TEXT PASSAGE:
Business

Fears new wage support scheme will fall short for hardest hit sectors

Rishi Sunak holds his Winter Economy Plan. Photo: Dominic Lipinski-PA Wire
Ryan McAleer

THE UK Government will continue to top up the wages of some workers over the winter, but there are fears it will fall short for thousands of workers in the sectors hardest hit by Covid-19.

Chancellor Rishi Sunak, right, said the Job Support Scheme (JSS) would replace the furlough scheme for “viable” jobs for six months from November 1 – with employees required to work at least one-third of their normal hours.

Unlike the furlough scheme, employers will cover most of the wages, with the UK Government covering one-third of pay for hours not worked.

The Treasury’s contribution will be capped at £698 a month, less than one-third of the maximum £2,500 allowed under the furlough scheme.

Based on an employee working one-third of their typical hours, they will receive 77 per cent of their normal pay, with their employer covering 55 per cent and the Government chipping in 22 per cent.

But with 78,100 employees in Northern Ireland still fully furloughed at the end of July, business groups including Belfast Chamber and the Northern Ireland Tourism Alliance have questioned whether businesses badly bit by Covid-19 will be able to afford to pay staff for hours they aren’t working.

READ MORE: Measured welcome from NI business groups for Chancellor's new Covid-19 support measures

Economist Richard Ramsey said the scheme is unlikely to prevent significant redundancies in the worst hit sectors where a third of normal working hours is still not possible including the hospitality, arts and entertainment sectors.

But he said it could help flatten the spike in unemployment that had been predicted at the end of the furlough scheme.

The Chancellor told MPs in the Commons yesterday, “we can’t save every business” and “we can’t save every job”.

The Self-Employed Income Support Scheme (SEISS) will also be extended for six months, but limited to those actively trading and hit by Covid-19.

LISTED ENTRIES:
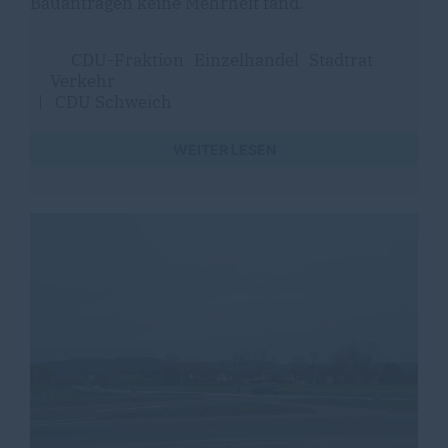
Bauanträgen keine Mehrheit fand.
CDU-Fraktion
Einzelhandel
Stadtrat
Verkehr
|
CDU Schweich
WEITER LESEN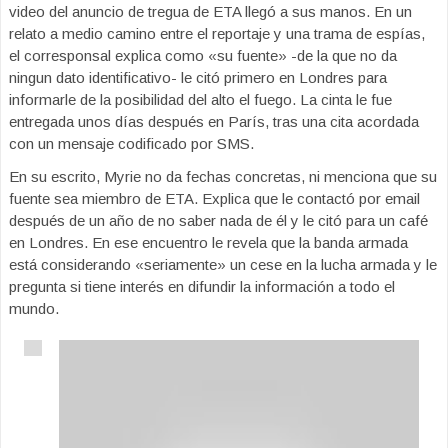
video del anuncio de tregua de ETA llegó a sus manos. En un
relato a medio camino entre el reportaje y una trama de espías,
el corresponsal explica como «su fuente» -de la que no da
ningun dato identificativo- le citó primero en Londres para
informarle de la posibilidad del alto el fuego. La cinta le fue
entregada unos días después en París, tras una cita acordada
con un mensaje codificado por SMS.
En su escrito, Myrie no da fechas concretas, ni menciona que su
fuente sea miembro de ETA. Explica que le contactó por email
después de un año de no saber nada de él y le citó para un café
en Londres. En ese encuentro le revela que la banda armada
está considerando «seriamente» un cese en la lucha armada y le
pregunta si tiene interés en difundir la información a todo el
mundo.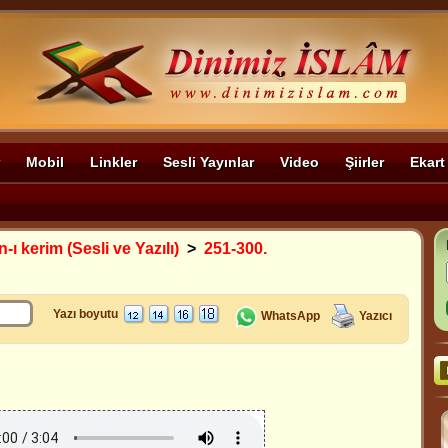
Mobil
Linkler
Sesli Yayınlar
Video
Şiirler
Ekart
-ı kerim (Sesli ve Yazılı)
>
251-300.
Yazı boyutu
WhatsApp
Yazıcı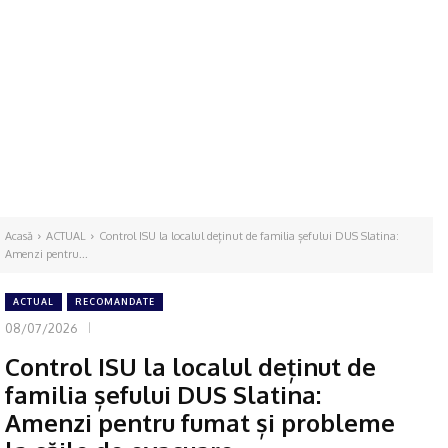
Acasă
ACTUAL
Control ISU la localul deținut de familia șefului DUS Slatina:
Amenzi pentru...
ACTUAL
RECOMANDATE
08/07/2026
Control ISU la localul deținut de
familia șefului DUS Slatina:
Amenzi pentru fumat și probleme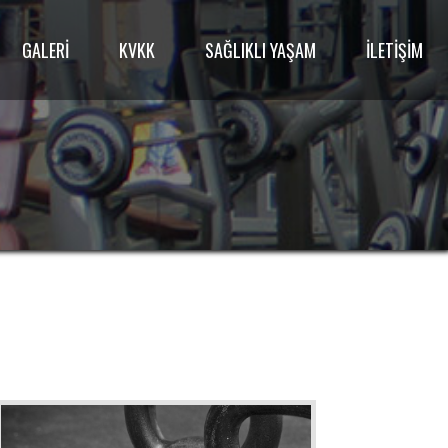
GALERİ
KVKK
SAĞLIKLI YAŞAM
İLETİŞİM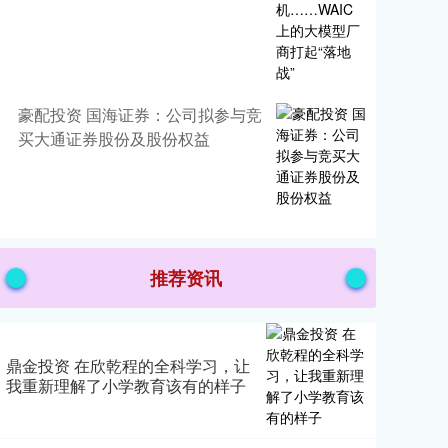
豪配投资 国海证券：公司拟参与竞
买大通证券股份及股份权益
推荐资讯
鼎金投资 在欣乾程的全科学习，让
我重新理解了小学教育该有的样子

TASKS FOR THIS EXERCISE:
A) For each statement, say whether it agrees with the Job Support Scheme article, and give yes or no with the deciding words of the article quoted exactly.
(i) The Treasury's contribution under the new scheme is capped at £698 a month.
(ii) Under the new scheme, the Government covers most of the wages.
(iii) The Self-Employed Income Support Scheme will be extended for six months.
B) Answer these questions from the Job Support Scheme article.
(i) From what date will the Job Support Scheme replace the furlough scheme?
(ii) How many employees in Northern Ireland were still fully furloughed at the end of July?
(iii) Which sectors does Richard Ramsey name as worst hit?

PER-TASK OUTPUTS:
A)
(i) Yes: "The Treasury’s contribution will be capped at £698 a month"
(ii) No: "Unlike the furlough scheme, employers will cover most of the wages"
(iii) Yes: "The Self-Employed Income Support Scheme (SEISS) will also be extended for six months"

B)
(i) November 1
(ii) 78,100
(iii) Hospitality, arts and entertainment